GPU Jobs

This guide covers running GPU workloads on the Odin cluster.

Available GPUs

Partition GPU VRAM Count Use Case
gpu-inferencing NVIDIA A10G 24GB 1 per node Inference, small training
odin NVIDIA H100 80GB 8 per node Large training
albus NVIDIA H100 80GB 8 per node Large training
bali NVIDIA H100 80GB 8 per node Large training
genius NVIDIA H100 80GB 8 per node Large training

Requesting GPUs

Always use --gres=gpu:N to request GPUs:

# Single A10G GPU
sbatch --partition=gpu-inferencing --gres=gpu:1 job.sh

# Single H100 GPU
sbatch --partition=odin --gres=gpu:1 job.sh

# All 8 H100 GPUs on one node
sbatch --partition=odin --gres=gpu:8 job.sh

# 16 H100 GPUs across 2 nodes
sbatch --partition=odin --nodes=2 --gres=gpu:8 job.sh

GPU Inference Job

For model inference using the A10G GPU:

#!/bin/bash
#SBATCH --job-name=inference
#SBATCH --partition=gpu-inferencing
#SBATCH --nodes=1
#SBATCH --gres=gpu:1
#SBATCH --time=02:00:00
#SBATCH --output=inference-%j.out

# Verify GPU
nvidia-smi

# Run inference
python inference.py \
    --model /mnt/odin/models/model.pt \
    --input /mnt/qcs/qcs-odin-dev-ingest/data/ \
    --output /mnt/qcs/qcs-odin-dev-output/results/

Single-GPU Training

For training on a single H100:

#!/bin/bash
#SBATCH --job-name=single-gpu-train
#SBATCH --partition=odin
#SBATCH --nodes=1
#SBATCH --gres=gpu:1
#SBATCH --time=12:00:00
#SBATCH --output=train-%j.out

nvidia-smi

python train.py \
    --epochs 100 \
    --batch-size 64 \
    --data /mnt/odin/datasets/

Multi-GPU Training (Single Node)

Using all 8 H100s on one node:

#!/bin/bash
#SBATCH --job-name=multi-gpu-train
#SBATCH --partition=odin
#SBATCH --nodes=1
#SBATCH --gres=gpu:8
#SBATCH --ntasks-per-node=8
#SBATCH --time=24:00:00
#SBATCH --output=multi-gpu-%j.out

echo "GPUs available: $(nvidia-smi -L | wc -l)"
nvidia-smi

# PyTorch distributed training
torchrun --nproc_per_node=8 train.py \
    --epochs 100 \
    --batch-size 512 \
    --data /mnt/odin/datasets/

Multi-Node Distributed Training

Using 16 H100s across 2 nodes:

#!/bin/bash
#SBATCH --job-name=distributed-train
#SBATCH --partition=odin
#SBATCH --nodes=2
#SBATCH --gres=gpu:8
#SBATCH --ntasks-per-node=8
#SBATCH --time=48:00:00
#SBATCH --output=distributed-%j.out

# Setup distributed environment
export MASTER_ADDR=$(scontrol show hostnames $SLURM_JOB_NODELIST | head -n 1)
export MASTER_PORT=29500
export WORLD_SIZE=$((SLURM_NNODES * 8))

echo "Master: $MASTER_ADDR:$MASTER_PORT"
echo "World size: $WORLD_SIZE"

# Launch with srun
srun torchrun \
    --nnodes=$SLURM_NNODES \
    --nproc_per_node=8 \
    --rdzv_id=$SLURM_JOB_ID \
    --rdzv_backend=c10d \
    --rdzv_endpoint=$MASTER_ADDR:$MASTER_PORT \
    train_distributed.py

CUDA Environment

SLURM automatically sets CUDA_VISIBLE_DEVICES based on allocated GPUs.

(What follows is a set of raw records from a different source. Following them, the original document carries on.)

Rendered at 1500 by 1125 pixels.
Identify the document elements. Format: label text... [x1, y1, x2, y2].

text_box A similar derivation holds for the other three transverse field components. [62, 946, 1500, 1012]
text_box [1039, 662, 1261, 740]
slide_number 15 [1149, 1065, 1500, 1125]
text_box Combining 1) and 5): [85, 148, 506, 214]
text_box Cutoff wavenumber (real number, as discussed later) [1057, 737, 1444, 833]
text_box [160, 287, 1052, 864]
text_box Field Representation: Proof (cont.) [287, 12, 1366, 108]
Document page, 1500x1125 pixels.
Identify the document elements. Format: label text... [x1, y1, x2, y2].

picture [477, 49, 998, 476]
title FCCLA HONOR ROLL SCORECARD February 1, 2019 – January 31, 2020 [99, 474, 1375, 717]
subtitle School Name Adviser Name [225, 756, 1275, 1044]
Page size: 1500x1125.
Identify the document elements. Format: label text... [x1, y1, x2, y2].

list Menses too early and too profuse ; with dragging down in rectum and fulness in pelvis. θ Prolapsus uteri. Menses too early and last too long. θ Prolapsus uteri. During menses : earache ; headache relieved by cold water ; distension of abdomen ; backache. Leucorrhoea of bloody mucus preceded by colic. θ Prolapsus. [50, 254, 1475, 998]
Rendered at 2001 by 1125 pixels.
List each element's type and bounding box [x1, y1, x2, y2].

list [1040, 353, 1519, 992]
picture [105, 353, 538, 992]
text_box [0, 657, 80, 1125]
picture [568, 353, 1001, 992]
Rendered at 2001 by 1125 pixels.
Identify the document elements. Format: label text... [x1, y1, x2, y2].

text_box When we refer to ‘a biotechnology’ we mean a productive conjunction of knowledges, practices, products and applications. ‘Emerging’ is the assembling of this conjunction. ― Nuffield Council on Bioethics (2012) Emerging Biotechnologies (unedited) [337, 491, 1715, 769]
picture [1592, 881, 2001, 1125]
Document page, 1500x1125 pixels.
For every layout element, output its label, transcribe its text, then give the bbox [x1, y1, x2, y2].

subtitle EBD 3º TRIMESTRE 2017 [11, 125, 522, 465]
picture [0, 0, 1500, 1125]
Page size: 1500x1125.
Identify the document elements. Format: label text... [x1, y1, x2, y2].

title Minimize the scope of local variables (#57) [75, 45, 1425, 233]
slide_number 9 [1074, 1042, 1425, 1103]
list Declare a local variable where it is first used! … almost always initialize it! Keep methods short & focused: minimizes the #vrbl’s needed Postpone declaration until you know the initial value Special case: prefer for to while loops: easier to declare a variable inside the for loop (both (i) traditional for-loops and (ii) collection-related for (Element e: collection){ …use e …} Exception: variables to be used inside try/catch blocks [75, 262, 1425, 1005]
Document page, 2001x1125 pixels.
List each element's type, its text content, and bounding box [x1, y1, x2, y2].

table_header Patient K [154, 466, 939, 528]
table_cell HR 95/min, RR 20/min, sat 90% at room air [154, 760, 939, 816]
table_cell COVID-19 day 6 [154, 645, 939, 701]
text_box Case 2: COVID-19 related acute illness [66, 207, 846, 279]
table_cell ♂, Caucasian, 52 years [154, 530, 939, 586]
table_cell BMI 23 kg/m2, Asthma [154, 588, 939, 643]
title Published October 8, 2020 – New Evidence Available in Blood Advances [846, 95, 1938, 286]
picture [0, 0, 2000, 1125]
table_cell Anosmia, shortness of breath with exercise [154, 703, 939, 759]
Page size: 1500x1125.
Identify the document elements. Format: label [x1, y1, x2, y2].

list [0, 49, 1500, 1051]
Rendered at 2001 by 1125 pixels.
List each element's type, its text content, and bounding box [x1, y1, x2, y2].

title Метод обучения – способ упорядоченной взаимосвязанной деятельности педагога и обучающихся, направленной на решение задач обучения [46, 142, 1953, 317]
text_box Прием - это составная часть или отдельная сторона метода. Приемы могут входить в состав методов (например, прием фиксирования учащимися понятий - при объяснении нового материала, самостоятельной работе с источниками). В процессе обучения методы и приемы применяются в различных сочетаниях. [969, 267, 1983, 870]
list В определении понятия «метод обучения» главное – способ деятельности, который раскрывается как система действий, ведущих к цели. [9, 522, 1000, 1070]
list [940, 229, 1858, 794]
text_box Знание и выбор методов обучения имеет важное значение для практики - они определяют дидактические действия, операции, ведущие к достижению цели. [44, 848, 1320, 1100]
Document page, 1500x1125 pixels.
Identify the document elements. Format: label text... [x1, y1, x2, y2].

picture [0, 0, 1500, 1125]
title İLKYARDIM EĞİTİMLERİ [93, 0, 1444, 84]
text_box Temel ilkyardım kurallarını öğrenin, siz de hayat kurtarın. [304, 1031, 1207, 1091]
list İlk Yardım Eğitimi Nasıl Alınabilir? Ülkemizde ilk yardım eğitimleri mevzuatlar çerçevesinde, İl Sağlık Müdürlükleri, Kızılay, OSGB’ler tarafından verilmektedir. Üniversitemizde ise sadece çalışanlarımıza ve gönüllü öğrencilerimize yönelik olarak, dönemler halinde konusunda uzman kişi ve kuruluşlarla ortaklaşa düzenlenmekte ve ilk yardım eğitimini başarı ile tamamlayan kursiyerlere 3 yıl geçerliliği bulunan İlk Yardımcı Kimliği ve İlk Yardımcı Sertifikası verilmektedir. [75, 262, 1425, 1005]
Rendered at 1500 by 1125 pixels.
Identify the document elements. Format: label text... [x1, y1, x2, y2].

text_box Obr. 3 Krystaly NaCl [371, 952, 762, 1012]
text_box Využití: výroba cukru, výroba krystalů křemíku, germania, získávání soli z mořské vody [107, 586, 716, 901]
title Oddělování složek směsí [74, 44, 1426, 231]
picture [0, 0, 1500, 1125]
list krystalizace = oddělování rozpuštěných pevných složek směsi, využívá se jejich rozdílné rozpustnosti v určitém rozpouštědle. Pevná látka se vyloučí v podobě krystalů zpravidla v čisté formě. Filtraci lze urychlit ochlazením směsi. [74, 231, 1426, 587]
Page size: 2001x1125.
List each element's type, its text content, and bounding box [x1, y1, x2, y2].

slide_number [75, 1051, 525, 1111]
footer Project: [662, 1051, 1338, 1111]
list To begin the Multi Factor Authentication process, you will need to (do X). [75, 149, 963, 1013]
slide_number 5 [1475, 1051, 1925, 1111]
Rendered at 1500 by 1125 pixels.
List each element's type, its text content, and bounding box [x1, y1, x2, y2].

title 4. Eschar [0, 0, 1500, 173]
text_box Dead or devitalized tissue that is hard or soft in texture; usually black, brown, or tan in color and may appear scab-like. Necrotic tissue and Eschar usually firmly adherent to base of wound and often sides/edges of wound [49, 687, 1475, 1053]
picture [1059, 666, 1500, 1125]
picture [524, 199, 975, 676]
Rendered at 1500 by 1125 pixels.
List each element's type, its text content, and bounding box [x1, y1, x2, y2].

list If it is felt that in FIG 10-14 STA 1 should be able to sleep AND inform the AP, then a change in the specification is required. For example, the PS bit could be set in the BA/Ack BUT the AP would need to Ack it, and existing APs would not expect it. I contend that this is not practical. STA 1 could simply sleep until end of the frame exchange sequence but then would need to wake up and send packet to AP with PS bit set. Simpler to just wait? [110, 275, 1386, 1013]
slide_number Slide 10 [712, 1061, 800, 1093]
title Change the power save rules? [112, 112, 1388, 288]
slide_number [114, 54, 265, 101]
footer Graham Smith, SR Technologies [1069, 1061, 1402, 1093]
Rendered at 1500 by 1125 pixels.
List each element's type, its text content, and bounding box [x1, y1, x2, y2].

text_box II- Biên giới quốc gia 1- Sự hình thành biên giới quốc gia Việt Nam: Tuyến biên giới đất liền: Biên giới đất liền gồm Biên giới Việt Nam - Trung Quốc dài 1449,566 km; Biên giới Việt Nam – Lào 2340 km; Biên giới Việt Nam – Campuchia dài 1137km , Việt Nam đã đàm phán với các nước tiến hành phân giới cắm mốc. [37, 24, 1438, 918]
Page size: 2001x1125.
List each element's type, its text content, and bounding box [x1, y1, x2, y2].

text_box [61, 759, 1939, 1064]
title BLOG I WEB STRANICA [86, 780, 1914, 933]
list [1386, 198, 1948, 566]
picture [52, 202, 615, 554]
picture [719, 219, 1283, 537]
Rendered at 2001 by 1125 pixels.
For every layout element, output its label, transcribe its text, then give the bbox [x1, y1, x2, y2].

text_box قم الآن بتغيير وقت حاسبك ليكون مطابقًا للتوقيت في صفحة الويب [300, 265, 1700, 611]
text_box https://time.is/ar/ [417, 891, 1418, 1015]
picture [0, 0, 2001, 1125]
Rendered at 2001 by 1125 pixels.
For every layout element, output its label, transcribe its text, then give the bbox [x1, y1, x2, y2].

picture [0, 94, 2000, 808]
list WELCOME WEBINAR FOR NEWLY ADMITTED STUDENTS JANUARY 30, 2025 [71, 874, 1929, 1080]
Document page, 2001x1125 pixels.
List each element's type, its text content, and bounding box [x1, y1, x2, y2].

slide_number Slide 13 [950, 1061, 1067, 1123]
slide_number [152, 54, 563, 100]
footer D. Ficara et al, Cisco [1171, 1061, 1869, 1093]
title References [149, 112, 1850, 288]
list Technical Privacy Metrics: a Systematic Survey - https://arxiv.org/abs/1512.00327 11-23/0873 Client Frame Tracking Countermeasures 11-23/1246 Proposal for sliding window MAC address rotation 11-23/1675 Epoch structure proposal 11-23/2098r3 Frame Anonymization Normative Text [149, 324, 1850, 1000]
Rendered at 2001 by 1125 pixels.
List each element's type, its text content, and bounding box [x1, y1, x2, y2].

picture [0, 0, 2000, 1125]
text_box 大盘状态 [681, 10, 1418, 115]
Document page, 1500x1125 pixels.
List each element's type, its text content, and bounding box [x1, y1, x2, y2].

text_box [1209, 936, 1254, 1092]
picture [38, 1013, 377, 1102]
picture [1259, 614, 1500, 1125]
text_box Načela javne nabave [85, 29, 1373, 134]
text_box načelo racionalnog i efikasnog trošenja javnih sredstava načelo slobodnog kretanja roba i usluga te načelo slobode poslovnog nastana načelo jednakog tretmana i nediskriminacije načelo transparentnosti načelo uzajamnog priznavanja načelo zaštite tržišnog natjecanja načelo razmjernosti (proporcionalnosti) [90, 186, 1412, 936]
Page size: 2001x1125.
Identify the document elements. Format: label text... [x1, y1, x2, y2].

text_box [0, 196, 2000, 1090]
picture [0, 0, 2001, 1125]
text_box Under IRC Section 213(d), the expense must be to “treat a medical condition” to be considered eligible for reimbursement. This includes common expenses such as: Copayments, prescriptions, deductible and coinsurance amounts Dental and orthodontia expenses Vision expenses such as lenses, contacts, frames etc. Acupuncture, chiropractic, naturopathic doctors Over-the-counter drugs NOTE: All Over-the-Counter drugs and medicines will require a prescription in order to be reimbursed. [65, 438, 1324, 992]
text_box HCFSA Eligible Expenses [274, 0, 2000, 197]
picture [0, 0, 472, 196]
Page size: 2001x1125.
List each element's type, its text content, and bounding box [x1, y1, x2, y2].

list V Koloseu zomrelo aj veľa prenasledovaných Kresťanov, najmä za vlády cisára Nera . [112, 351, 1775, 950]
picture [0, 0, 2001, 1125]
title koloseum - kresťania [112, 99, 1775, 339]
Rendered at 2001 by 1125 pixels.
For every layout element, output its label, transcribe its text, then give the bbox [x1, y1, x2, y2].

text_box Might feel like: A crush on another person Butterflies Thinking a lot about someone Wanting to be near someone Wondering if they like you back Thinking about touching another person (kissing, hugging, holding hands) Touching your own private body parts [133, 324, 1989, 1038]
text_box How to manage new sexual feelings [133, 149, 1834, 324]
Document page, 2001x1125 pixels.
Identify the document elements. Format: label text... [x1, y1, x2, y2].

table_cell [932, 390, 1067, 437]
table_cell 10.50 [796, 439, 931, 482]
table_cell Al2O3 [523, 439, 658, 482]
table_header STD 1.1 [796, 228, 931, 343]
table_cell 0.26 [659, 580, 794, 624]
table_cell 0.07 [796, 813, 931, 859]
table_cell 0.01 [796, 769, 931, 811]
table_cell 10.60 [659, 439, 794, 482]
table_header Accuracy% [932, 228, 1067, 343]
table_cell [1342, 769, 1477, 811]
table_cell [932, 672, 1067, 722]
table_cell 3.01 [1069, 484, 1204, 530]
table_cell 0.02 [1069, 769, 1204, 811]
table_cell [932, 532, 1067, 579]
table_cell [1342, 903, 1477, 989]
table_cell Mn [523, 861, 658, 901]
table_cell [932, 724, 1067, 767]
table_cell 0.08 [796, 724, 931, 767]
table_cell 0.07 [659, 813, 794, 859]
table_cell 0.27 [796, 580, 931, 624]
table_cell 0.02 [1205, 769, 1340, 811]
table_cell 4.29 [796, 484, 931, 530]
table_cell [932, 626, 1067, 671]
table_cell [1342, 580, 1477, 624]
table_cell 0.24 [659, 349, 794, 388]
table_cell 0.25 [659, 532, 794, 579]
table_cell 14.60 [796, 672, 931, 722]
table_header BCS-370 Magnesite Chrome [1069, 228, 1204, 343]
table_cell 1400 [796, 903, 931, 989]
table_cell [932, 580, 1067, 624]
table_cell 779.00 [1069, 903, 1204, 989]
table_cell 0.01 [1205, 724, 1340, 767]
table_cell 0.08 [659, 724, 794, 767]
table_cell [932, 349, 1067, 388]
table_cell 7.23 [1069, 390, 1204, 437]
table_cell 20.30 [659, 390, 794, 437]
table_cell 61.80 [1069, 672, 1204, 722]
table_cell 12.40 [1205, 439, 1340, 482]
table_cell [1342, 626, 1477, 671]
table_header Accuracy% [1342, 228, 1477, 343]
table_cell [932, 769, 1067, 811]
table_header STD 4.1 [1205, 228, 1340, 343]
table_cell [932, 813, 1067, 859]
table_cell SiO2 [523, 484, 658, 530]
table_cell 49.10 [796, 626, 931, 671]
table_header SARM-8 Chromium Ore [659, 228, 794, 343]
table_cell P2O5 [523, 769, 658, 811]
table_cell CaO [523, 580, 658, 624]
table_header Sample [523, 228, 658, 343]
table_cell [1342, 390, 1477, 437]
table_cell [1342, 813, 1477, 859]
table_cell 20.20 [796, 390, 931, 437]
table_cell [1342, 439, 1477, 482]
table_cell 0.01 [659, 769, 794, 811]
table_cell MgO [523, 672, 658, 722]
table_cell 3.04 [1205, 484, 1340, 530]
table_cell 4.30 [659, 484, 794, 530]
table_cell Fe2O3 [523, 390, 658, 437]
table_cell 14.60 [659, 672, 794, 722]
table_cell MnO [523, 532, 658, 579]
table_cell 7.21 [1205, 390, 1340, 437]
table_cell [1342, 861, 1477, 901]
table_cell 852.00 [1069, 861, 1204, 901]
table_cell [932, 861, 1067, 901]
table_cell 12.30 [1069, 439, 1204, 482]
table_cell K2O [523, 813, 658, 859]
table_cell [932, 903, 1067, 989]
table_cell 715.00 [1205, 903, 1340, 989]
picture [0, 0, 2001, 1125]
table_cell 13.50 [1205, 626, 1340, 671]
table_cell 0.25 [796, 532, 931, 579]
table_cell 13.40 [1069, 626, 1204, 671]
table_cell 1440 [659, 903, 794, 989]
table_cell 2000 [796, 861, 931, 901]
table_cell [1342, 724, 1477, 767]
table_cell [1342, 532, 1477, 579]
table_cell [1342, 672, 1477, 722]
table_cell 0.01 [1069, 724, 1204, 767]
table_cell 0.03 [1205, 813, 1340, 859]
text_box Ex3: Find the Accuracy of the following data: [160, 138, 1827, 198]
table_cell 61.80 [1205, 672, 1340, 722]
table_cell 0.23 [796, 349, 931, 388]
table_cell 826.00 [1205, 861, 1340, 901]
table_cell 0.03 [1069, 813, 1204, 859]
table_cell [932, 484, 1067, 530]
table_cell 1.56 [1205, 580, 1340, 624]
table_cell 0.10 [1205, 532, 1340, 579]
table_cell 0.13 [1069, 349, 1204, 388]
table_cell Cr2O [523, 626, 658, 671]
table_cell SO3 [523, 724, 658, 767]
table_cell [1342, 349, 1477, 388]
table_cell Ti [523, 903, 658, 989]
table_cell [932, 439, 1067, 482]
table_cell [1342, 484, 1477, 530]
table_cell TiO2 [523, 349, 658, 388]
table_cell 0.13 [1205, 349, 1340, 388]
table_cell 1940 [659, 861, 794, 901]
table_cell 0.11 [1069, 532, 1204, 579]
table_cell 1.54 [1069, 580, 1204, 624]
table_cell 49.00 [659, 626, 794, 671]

You can verify:

echo "CUDA_VISIBLE_DEVICES: $CUDA_VISIBLE_DEVICES"
nvidia-smi

Monitoring GPU Usage

In your job script:

# Run nvidia-smi in background
nvidia-smi dmon -s um -d 10 > gpu_metrics.log &
GPU_MONITOR_PID=$!

# Your training code here
python train.py

# Stop monitoring
kill $GPU_MONITOR_PID

Check running job:

# SSH to compute node
squeue -u $USER  # Get node name
ssh <node-name>
nvidia-smi

GPU Memory Tips

  1. Batch size: Largest factor in GPU memory usage
  2. Mixed precision: Use FP16/BF16 to reduce memory by ~50%
  3. Gradient checkpointing: Trade compute for memory
  4. Gradient accumulation: Simulate larger batches

Example with mixed precision:

# PyTorch
from torch.cuda.amp import autocast, GradScaler

scaler = GradScaler()
for batch in dataloader:
    with autocast():
        loss = model(batch)
    scaler.scale(loss).backward()
    scaler.step(optimizer)
    scaler.update()

Common Issues

CUDA Out of Memory

  1. Reduce batch size
  2. Enable gradient checkpointing
  3. Use mixed precision training
  4. Request more GPUs and use data parallelism

GPU Not Found

  1. Verify --gres=gpu:N in job script
  2. Check nvidia-smi output
  3. Ensure correct partition selected

Slow Multi-GPU Scaling

  1. Increase batch size proportionally
  2. Use NCCL backend for PyTorch
  3. Consider gradient accumulation